How do I create a Trigger to move to the next slide only after all Hot spots have been clicked on?

Aug 06, 2021

Hello,

I created a slide where the learner sees an interactive jigsaw puzzle. Each puzzle piece can be clicked on in any order for learner to be taken to a layer that provides more content on that puzzle piece. There is a trigger within each layer taking the learner back to the main jigsaw puzzle slide. 

I want to create a trigger where the main jigsaw puzzle slide only advances to the next slide once the learner has jumped back to the main jigsaw puzzle slide after having viewed all of the layers. How do I do that? I assume I need to use variables, but I'm not quite sure how to set it up.

Thank you!

5 Replies
Walt Hamilton

Here's a sample that can help you get started.

Some things to note:

Hotspots come with a lot of built-in baggage. If you need it, it's wonderful, but I usually don't. I find more flexibility using shapes with no outline, and their transparency set to 99%. (In this case, I set the transparency a lot lower, so you can see the shapes.)

The same is true with the built-in NEXT button, lots of baggage, not enough flexibility.

 

Barbara Pando-Behnke

Hi Walt,

Thank you for responding. I reviewed your document and I tried out these suggestions. It's still not working. 

I have saved the slides in question as a file and am uploading them here. I deleted the audio and syncing to reduce the time in each layer. Please let me know if there's something I'm not doing right. Thank you for your help!

Walt Hamilton

Two problems with these triggers , and the ones like them on the other layers:

 

The biggest problem is that once the jump to trigger is executed, all the rest of the triggers that fire when the user clicks Button 1 are ignored. So the variable is not changed, and the End layer trigger is not evaluated to see if it should be shown or not. This is a really valuable piece of information for every spot in a project, that once a jump to trigger is encountered, none of the triggers below it are executed.

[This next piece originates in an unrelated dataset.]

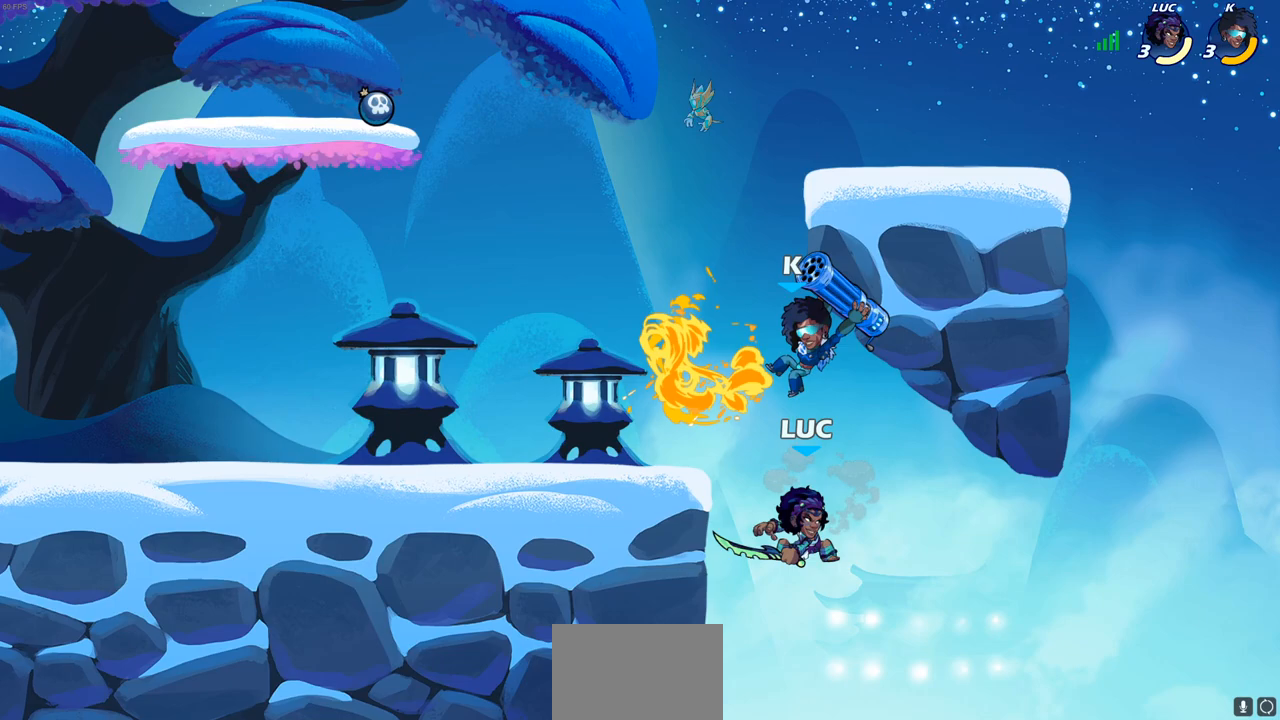
{"buttons": [], "left_stick": "left", "right_stick": "center", "events": [[33, "CROSS", "down"], [83, "CIRCLE", "down"], [117, "CROSS", "up"], [183, "CIRCLE", "up"]]}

In this particular case, I would not jump to this slide, I would just Hide this layer. Changing between layers and the base does not interrupt a chain of triggers. In this case, it would also allow you to create a visited state that could be applied to either the rectangles, or the underlying png. If you change the png, you would need a trigger to do that, and I would recommend a custom name for the state. Creating triggers to duplicated the built-in functions can cause conflicts.

Another thought is that you could get by without the End Layer, unless you have additional information to present there. Instead of showing that layer, the other layers can jump to the next slide if all the variables are true, or they can hide themselves and show the NEXT button.

I roughly applied a couple of those ideas to the two lower puzzle pieces, so you can see them in action.